There is a key difference for the end-user experience when the migration is from Exchange 2003. Unlike later versions of Exchange, Exchange 2003 end users cannot access their mailboxes when their data is being migrated. Therefore, Exchange 2003 customers are usually more concerned about when to schedule migrations and the time required to migrate, especially when migration performance is low because of large mailbox sizes or a slow network.

Exchange 2003 migration is also very sensitive to interruptions. For example, in a real customer migration, during the migration of a 10GB mailbox, a service incident occurred when the migration of the mailbox was 50 percent complete. The Office 365 client access server, which was processing the data migration, had to be restarted to resolve the issue. In this case, the migration of that mailbox had to be restarted, which meant that the customer had to migrate all 10GB of data again. The migration couldn't resume from the point when it stopped. However, Exchange 2010, and later versions of Exchange, are able to resume migrations after interruptions.

Migration engine best practice

Some customers choose to do two-hop migrations for large and sensitive Exchange 2003 mailboxes:

  • First hop: Migrate mailboxes from Exchange 2003 to an Exchange 2010 or later server, which is usually the hybrid server. The first hop is an offline move, but it's usually a very fast migration over a local network.
  • Second hop: Migrate mailboxes from Exchange 2010 or later to Microsoft 365 or Office 365.
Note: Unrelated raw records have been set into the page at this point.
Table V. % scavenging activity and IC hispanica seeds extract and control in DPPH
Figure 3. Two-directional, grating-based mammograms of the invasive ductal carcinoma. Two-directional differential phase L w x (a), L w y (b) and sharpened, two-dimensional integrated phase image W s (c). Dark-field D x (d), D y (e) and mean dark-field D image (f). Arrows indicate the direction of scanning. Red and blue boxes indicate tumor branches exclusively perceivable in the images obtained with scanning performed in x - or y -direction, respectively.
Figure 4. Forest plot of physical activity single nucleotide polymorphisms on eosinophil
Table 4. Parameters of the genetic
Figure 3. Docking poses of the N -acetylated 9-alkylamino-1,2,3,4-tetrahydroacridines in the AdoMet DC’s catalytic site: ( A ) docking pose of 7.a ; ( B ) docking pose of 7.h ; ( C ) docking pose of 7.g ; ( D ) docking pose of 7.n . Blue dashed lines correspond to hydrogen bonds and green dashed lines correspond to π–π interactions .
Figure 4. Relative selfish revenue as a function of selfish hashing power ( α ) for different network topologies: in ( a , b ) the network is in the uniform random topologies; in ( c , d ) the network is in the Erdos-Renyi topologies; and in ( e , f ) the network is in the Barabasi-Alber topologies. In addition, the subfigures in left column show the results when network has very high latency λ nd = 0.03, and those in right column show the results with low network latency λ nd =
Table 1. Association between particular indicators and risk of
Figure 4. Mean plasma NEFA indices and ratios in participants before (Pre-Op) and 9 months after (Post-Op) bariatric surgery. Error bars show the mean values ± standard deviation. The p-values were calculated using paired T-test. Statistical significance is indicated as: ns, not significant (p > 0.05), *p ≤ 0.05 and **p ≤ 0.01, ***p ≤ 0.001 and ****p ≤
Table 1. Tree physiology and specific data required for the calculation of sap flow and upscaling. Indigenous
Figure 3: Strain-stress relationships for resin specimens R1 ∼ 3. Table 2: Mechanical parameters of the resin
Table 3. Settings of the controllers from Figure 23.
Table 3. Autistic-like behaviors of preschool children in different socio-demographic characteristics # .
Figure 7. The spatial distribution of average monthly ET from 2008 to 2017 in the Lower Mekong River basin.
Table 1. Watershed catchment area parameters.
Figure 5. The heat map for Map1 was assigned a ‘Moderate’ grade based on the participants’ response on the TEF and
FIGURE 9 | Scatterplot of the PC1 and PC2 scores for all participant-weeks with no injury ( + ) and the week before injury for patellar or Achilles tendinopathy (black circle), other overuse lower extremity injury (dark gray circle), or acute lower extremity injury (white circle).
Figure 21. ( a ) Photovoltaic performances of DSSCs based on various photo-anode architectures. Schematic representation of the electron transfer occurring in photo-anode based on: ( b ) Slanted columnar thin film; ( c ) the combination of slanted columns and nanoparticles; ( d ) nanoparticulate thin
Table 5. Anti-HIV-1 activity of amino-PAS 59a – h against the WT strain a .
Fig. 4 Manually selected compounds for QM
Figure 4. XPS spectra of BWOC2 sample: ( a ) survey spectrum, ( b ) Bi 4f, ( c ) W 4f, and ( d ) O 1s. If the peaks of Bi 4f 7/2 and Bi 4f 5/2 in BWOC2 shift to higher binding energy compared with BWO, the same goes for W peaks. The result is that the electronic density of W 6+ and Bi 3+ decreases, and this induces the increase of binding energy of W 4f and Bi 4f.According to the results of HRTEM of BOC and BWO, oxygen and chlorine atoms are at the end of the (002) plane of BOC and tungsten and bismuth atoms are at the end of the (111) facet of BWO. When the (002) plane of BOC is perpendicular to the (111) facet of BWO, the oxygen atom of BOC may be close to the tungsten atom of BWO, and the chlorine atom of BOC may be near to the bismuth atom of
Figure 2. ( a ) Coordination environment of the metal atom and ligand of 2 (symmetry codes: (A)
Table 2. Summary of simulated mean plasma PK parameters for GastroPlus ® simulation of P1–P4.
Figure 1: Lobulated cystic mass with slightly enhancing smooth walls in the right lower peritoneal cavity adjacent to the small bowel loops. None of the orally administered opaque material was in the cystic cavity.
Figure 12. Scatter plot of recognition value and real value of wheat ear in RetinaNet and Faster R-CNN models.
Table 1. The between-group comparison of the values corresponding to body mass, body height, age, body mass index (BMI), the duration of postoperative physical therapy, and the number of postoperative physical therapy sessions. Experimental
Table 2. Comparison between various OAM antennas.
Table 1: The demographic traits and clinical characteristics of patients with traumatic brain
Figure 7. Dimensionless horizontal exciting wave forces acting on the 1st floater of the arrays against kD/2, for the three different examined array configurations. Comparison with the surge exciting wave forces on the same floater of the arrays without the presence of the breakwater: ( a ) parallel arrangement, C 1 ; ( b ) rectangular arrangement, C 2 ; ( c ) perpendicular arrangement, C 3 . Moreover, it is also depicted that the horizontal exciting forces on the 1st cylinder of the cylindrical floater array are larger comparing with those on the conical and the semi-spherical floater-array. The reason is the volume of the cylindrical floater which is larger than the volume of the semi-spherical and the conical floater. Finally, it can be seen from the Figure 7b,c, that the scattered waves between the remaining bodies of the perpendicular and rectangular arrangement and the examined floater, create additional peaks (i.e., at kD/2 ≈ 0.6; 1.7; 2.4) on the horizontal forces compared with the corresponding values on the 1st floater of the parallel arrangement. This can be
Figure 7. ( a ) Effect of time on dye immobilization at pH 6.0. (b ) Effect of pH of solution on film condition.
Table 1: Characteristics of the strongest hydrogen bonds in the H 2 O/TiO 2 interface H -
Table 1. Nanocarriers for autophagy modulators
The second hop is an online move, which provides a better user experience and fault tolerance. This two-hop approach requires an Exchange license for the temporary on-premises user mailbox.

Mailbox Replication Service Proxy (MRSProxy)

MRS Proxy is the on-premises migration feature that works with the Mailbox Replication Service running on the Microsoft 365 and Office 365 side. For more information, see Understanding Move Requests.

MRSProxy best practice

It's possible to configure the maximum number of MRSProxy connections for the on-premises Exchange hybrid server. Run the following Windows PowerShell command.

Set-WebServicesVirtualDirectory -Identity "EWS (Default Web Site)" -MRSMaxConnections <number between 0 and unlimited; default is 100>

Note

For most customer migrations, it's unnecessary to change the default MRSMaxConnections value. If you need to protect the source server from being overwhelmed by the migration load, customers can reduce the number of connections. This setting is per MRSProxy server. If a customer has two MRSProxy servers, each set to 10 connections, they'll get 20 (2 x 10) as the total number of MRSProxy connections. For more information about configuring the MRSProxy service in your on-premises Exchange 2010 organization, see Start the MRSProxy Service on a Remote Client Access Server.

Factor 4: Network

Verification tests

For customers running Exchange 2010 or later, testing the network performance for hybrid migrations can be done by performing multiple test mailbox migrations. Alternatively, you can migrate actual user mailboxes with the -SuspendWhenReadyToComplete option to get an indication of migration performance. When testing is complete, remove the move request to avoid affecting end users.

For more information about move requests, see New-MoveRequest.

Factor 5: Office 365 service

Microsoft 365 and Office 365 resource health-based throttling affects migrations using the Microsoft 365 or Office 365 hybrid deployment migrations. See the Factor 3: Migration engine section above for more details.